**WHAT TO PRODUCE**
Copy out every one of the lines below word for word, leaving out the pictures.

[Records from a dataset]
[Start of section]
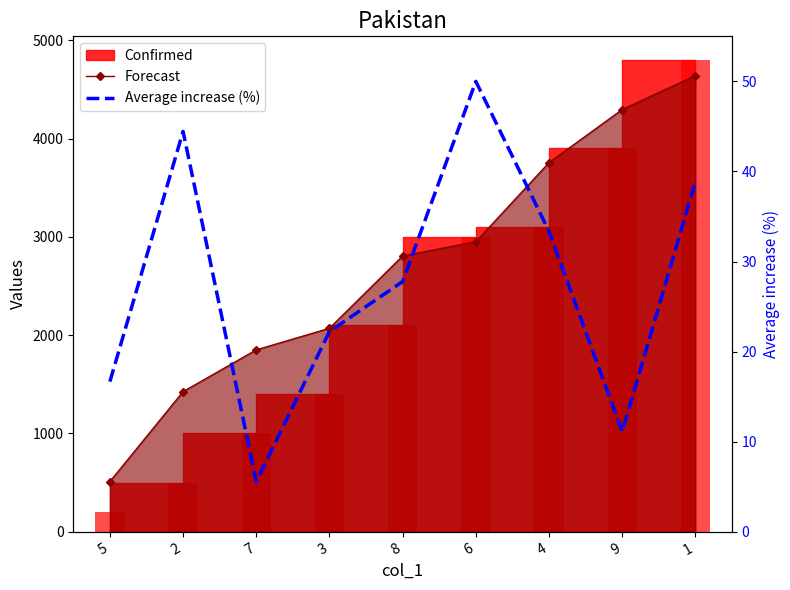

Reading left to right, transcribe all the data shown in this chart.

Forecast: 510.0	1425.0	1850.0	2070.0	2805.0	2950.0	3755.0	4295.0	4640.0
Average increase (%): 16.7	44.4	5.6	22.2	27.8	50.0	33.3	11.1	38.9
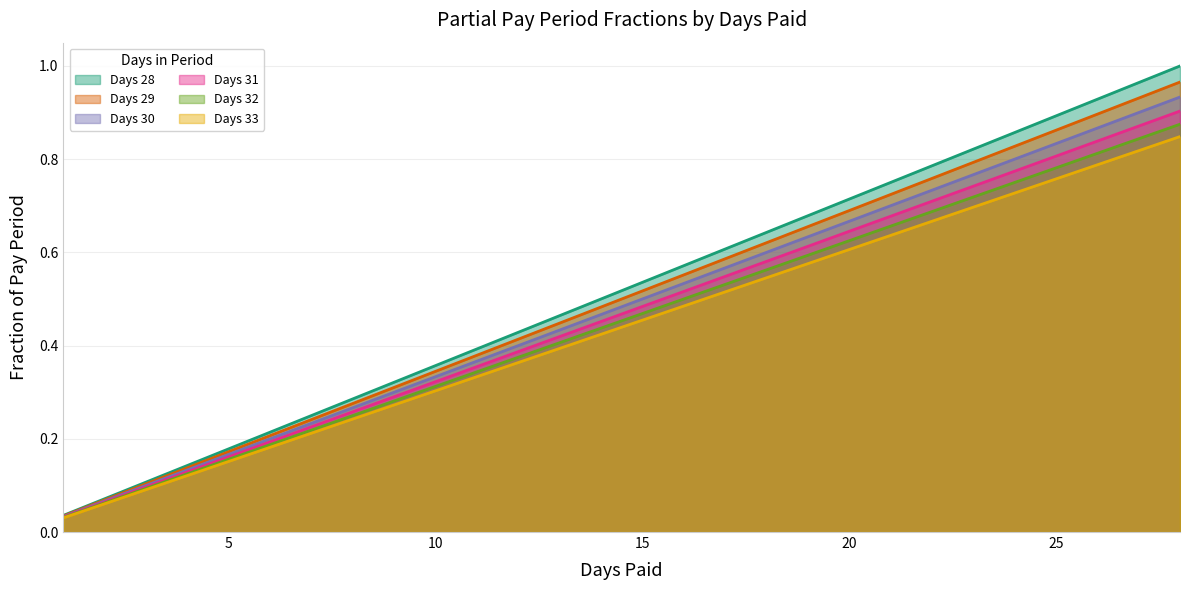

List the labels in order of Days 30 value, largest first.

28, 27, 26, 25, 24, 23, 22, 21, 20, 19, 18, 17, 16, 15, 14, 13, 12, 11, 10, 9, 8, 7, 6, 5, 4, 3, 2, 1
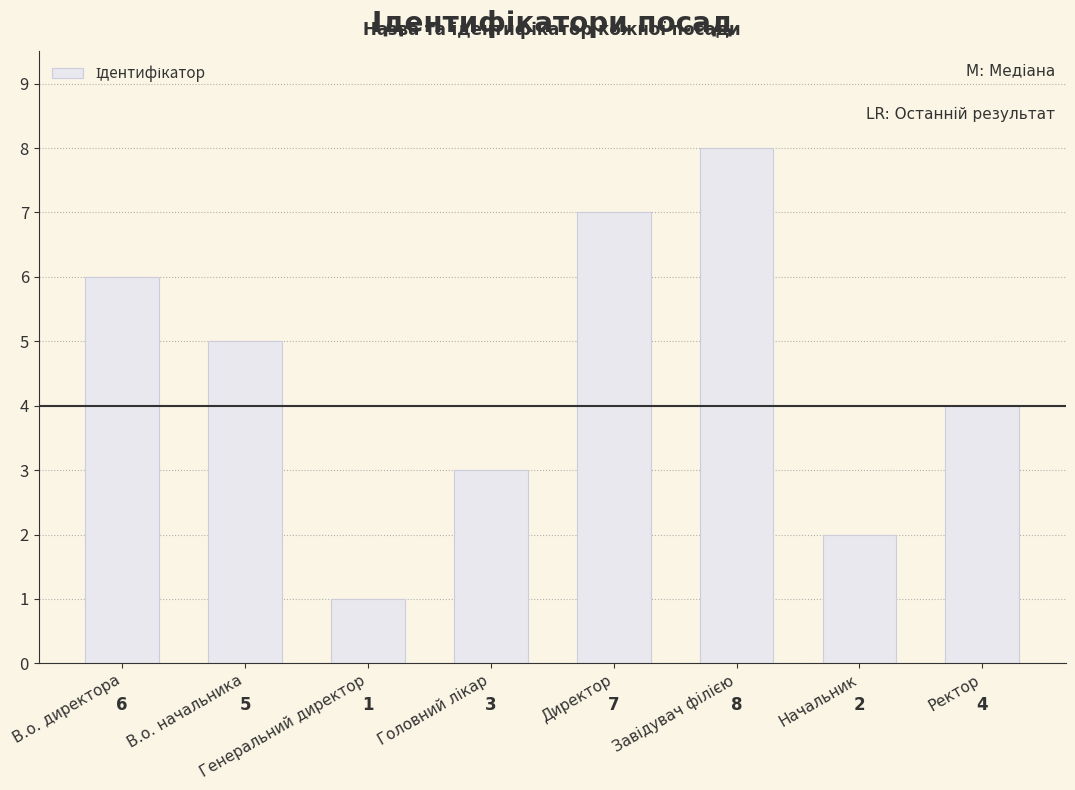

Count the number of data series in this chart.

1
[End of section]
**EXPECTED ANSWER**
Reading left to right, transcribe all the data shown in this chart.

Forecast: 510.0	1425.0	1850.0	2070.0	2805.0	2950.0	3755.0	4295.0	4640.0
Average increase (%): 16.7	44.4	5.6	22.2	27.8	50.0	33.3	11.1	38.9

List the labels in order of Days 30 value, largest first.

28, 27, 26, 25, 24, 23, 22, 21, 20, 19, 18, 17, 16, 15, 14, 13, 12, 11, 10, 9, 8, 7, 6, 5, 4, 3, 2, 1

Count the number of data series in this chart.

1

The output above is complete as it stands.